### Supplied material
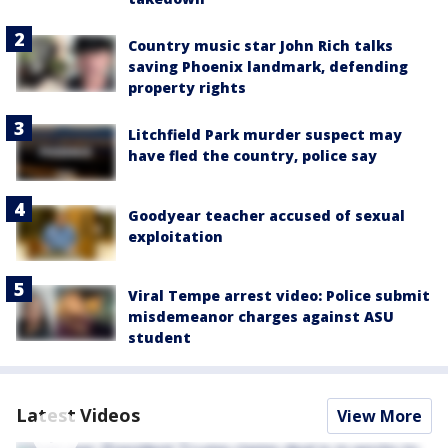
Country music star John Rich talks
saving Phoenix landmark, defending
property rights
Litchfield Park murder suspect may
have fled the country, police say
Goodyear teacher accused of sexual
exploitation
Viral Tempe arrest video: Police submit
misdemeanor charges against ASU
student
Latest Videos
View More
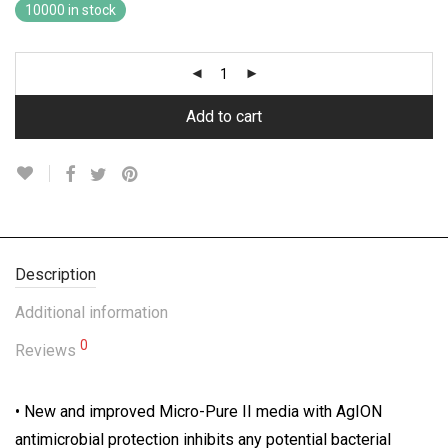
10000 in stock
Add to cart
Description
Additional information
0
Reviews
• New and improved Micro-Pure II media with AgION
antimicrobial protection inhibits any potential bacterial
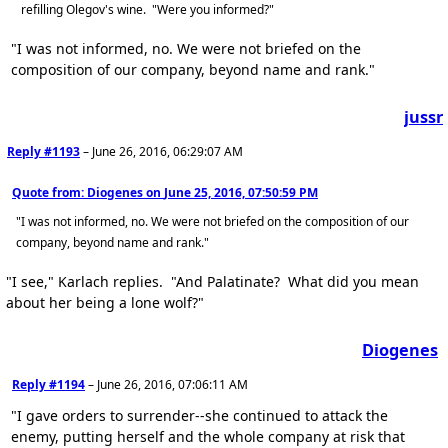
refilling Olegov's wine. "Were you informed?"
"I was not informed, no. We were not briefed on the
composition of our company, beyond name and rank."
jussr
Reply #1193
–
June 26, 2016, 06:29:07 AM
Quote from: Diogenes on
June 25, 2016, 07:50:59 PM
"I was not informed, no. We were not briefed on the composition of our
company, beyond name and rank."
"I see," Karlach replies. "And Palatinate? What did you mean
about her being a lone wolf?"
Diogenes
Reply #1194
–
June 26, 2016, 07:06:11 AM
"I gave orders to surrender--she continued to attack the
enemy, putting herself and the whole company at risk that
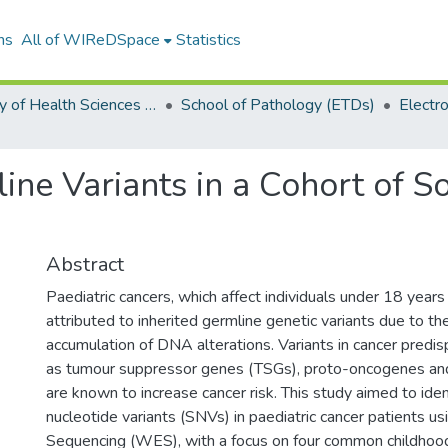
ns
All of WIReDSpace
Statistics
Faculty of Health Sciences (ETDs)
School of Pathology (ETDs)
line Variants in a Cohort of S
Abstract
Paediatric cancers, which affect individuals under 18 years
attributed to inherited germline genetic variants due to the
accumulation of DNA alterations. Variants in cancer predi
as tumour suppressor genes (TSGs), proto-oncogenes an
are known to increase cancer risk. This study aimed to iden
nucleotide variants (SNVs) in paediatric cancer patients
Sequencing (WES), with a focus on four common childhood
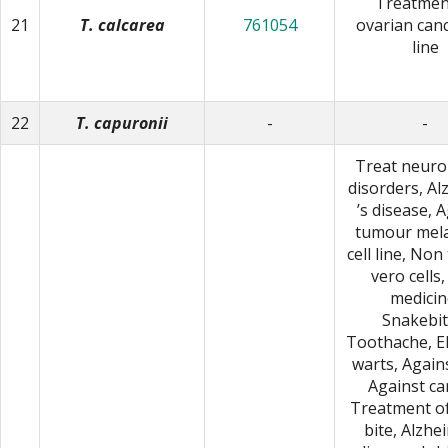
Treatmen
21
T. calcarea
761054
ovarian canc
line
22
T. capuronii
-
-
Treat neuro
disorders, A
ʼs disease, 
tumour me
cell line, No
vero cells,
medicin
Snakebit
Toothache, E
warts, Agains
Against ca
Treatment o
bite, Alzhe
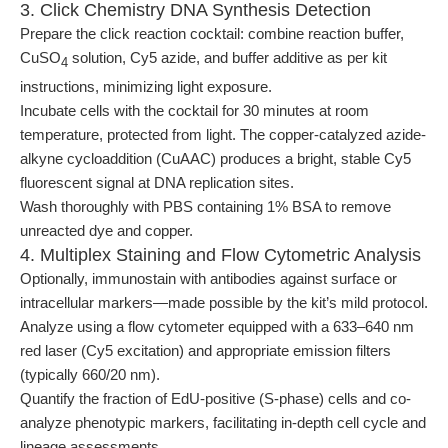
3. Click Chemistry DNA Synthesis Detection
Prepare the click reaction cocktail: combine reaction buffer,
CuSO
solution, Cy5 azide, and buffer additive as per kit
4
instructions, minimizing light exposure.
Incubate cells with the cocktail for 30 minutes at room
temperature, protected from light. The copper-catalyzed azide-
alkyne cycloaddition (CuAAC) produces a bright, stable Cy5
fluorescent signal at DNA replication sites.
Wash thoroughly with PBS containing 1% BSA to remove
unreacted dye and copper.
4. Multiplex Staining and Flow Cytometric Analysis
Optionally, immunostain with antibodies against surface or
intracellular markers—made possible by the kit’s mild protocol.
Analyze using a flow cytometer equipped with a 633–640 nm
red laser (Cy5 excitation) and appropriate emission filters
(typically 660/20 nm).
Quantify the fraction of EdU-positive (S-phase) cells and co-
analyze phenotypic markers, facilitating in-depth cell cycle and
lineage assessments.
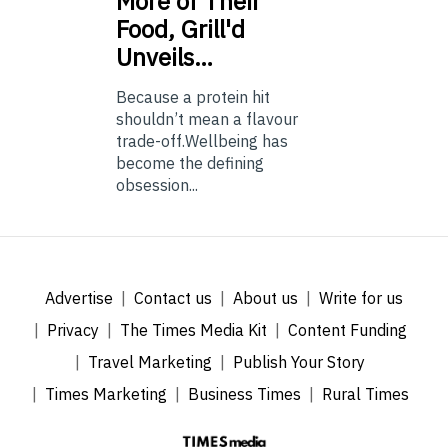
More of Their
Food, Grill'd
Unveils…
Because a protein hit
shouldn’t mean a flavour
trade-off.Wellbeing has
become the defining
obsession...
Advertise
Contact us
About us
Write for us
Privacy
The Times Media Kit
Content Funding
Travel Marketing
Publish Your Story
Times Marketing
Business Times
Rural Times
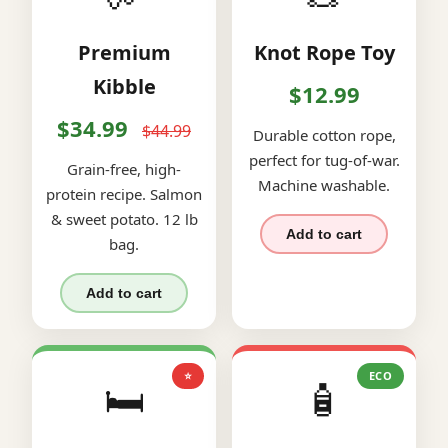
Premium
Knot Rope Toy
Kibble
$12.99
$34.99
$44.99
Durable cotton rope,
perfect for tug-of-war.
Grain-free, high-
Machine washable.
protein recipe. Salmon
& sweet potato. 12 lb
Add to cart
bag.
Add to cart
⭐
ECO
🛏️
🧴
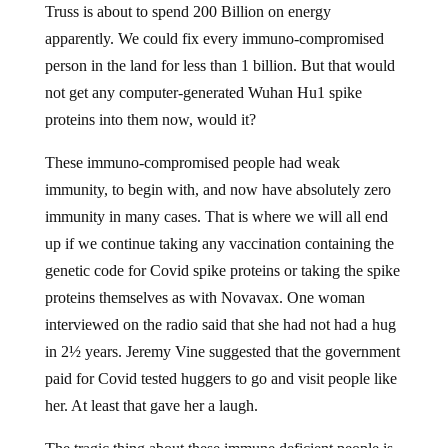
Truss is about to spend 200 Billion on energy
apparently. We could fix every immuno-compromised
person in the land for less than 1 billion. But that would
not get any computer-generated Wuhan Hu1 spike
proteins into them now, would it?
These immuno-compromised people had weak
immunity, to begin with, and now have absolutely zero
immunity in many cases. That is where we will all end
up if we continue taking any vaccination containing the
genetic code for Covid spike proteins or taking the spike
proteins themselves as with Novavax. One woman
interviewed on the radio said that she had not had a hug
in 2½ years. Jeremy Vine suggested that the government
paid for Covid tested huggers to go and visit people like
her. At least that gave her a laugh.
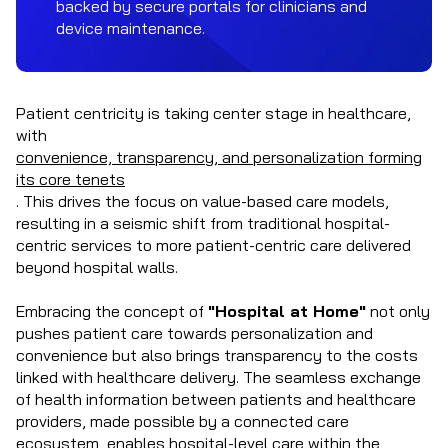
backed by secure portals for clinicians and
device maintenance.
Patient centricity is taking center stage in healthcare,
with
convenience, transparency, and personalization forming
its core tenets
.
This drives the focus on value-based care models,
resulting in a seismic shift from traditional hospital-
centric services to more patient-centric care delivered
beyond hospital walls.
Embracing the concept of
"Hospital at Home"
not only
pushes patient care towards personalization and
convenience but also brings transparency to the costs
linked with healthcare delivery. The seamless exchange
of health information between patients and healthcare
providers, made possible by a connected care
ecosystem, enables hospital-level care within the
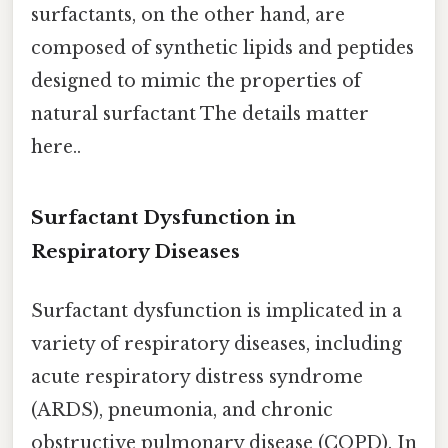
surfactants, on the other hand, are
composed of synthetic lipids and peptides
designed to mimic the properties of
natural surfactant The details matter
here..
Surfactant Dysfunction in
Respiratory Diseases
Surfactant dysfunction is implicated in a
variety of respiratory diseases, including
acute respiratory distress syndrome
(ARDS), pneumonia, and chronic
obstructive pulmonary disease (COPD). In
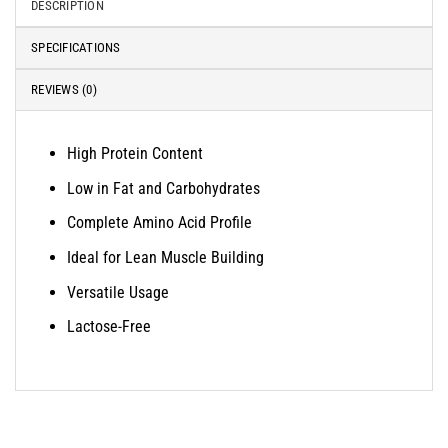
DESCRIPTION
SPECIFICATIONS
REVIEWS (0)
High Protein Content
Low in Fat and Carbohydrates
Complete Amino Acid Profile
Ideal for Lean Muscle Building
Versatile Usage
Lactose-Free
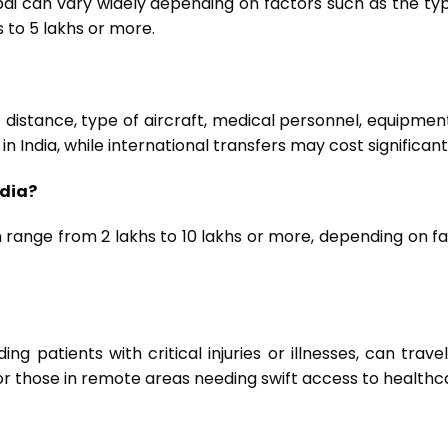
ai can vary widely depending on factors such as the typ
 to ₹5 lakhs or more.
distance, type of aircraft, medical personnel, equipmen
in India, while international transfers may cost significant
ndia?
range from ₹2 lakhs to ₹10 lakhs or more, depending on fac
ng patients with critical injuries or illnesses, can trave
or those in remote areas needing swift access to healthcar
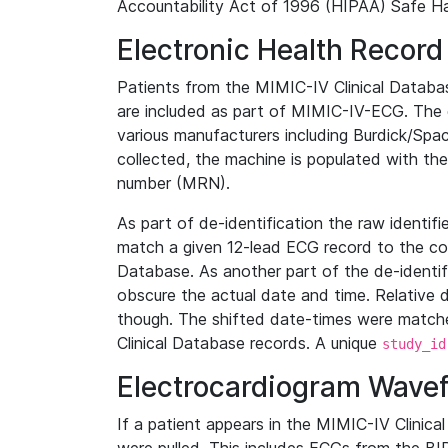
Accountability Act of 1996 (HIPAA) Safe Ha
Electronic Health Record
Patients from the MIMIC-IV Clinical Data
are included as part of MIMIC-IV-ECG. The 
various manufacturers including Burdick/Spac
collected, the machine is populated with th
number (MRN).
As part of de-identification the raw identif
match a given 12-lead ECG record to the cor
Database. As another part of the de-identif
obscure the actual date and time. Relative d
though. The shifted date-times were matche
Clinical Database records. A unique
study_id
Electrocardiogram Wave
If a patient appears in the MIMIC-IV Clinica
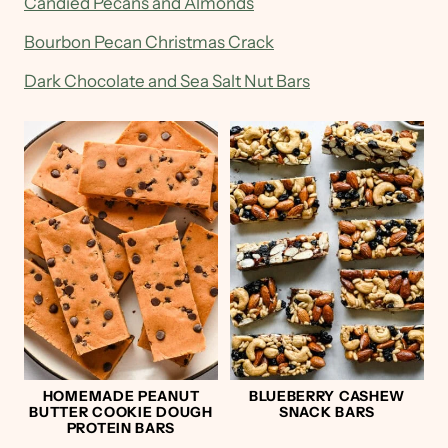
Candied Pecans and Almonds
Bourbon Pecan Christmas Crack
Dark Chocolate and Sea Salt Nut Bars
HOMEMADE PEANUT
BLUEBERRY CASHEW
BUTTER COOKIE DOUGH
SNACK BARS
PROTEIN BARS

### Task to carry out
Go through the material above, and wherever a line holds the word "Clinical", copy it.

### Response area
Patients from the MIMIC-IV Clinical Data
Clinical Database records. A unique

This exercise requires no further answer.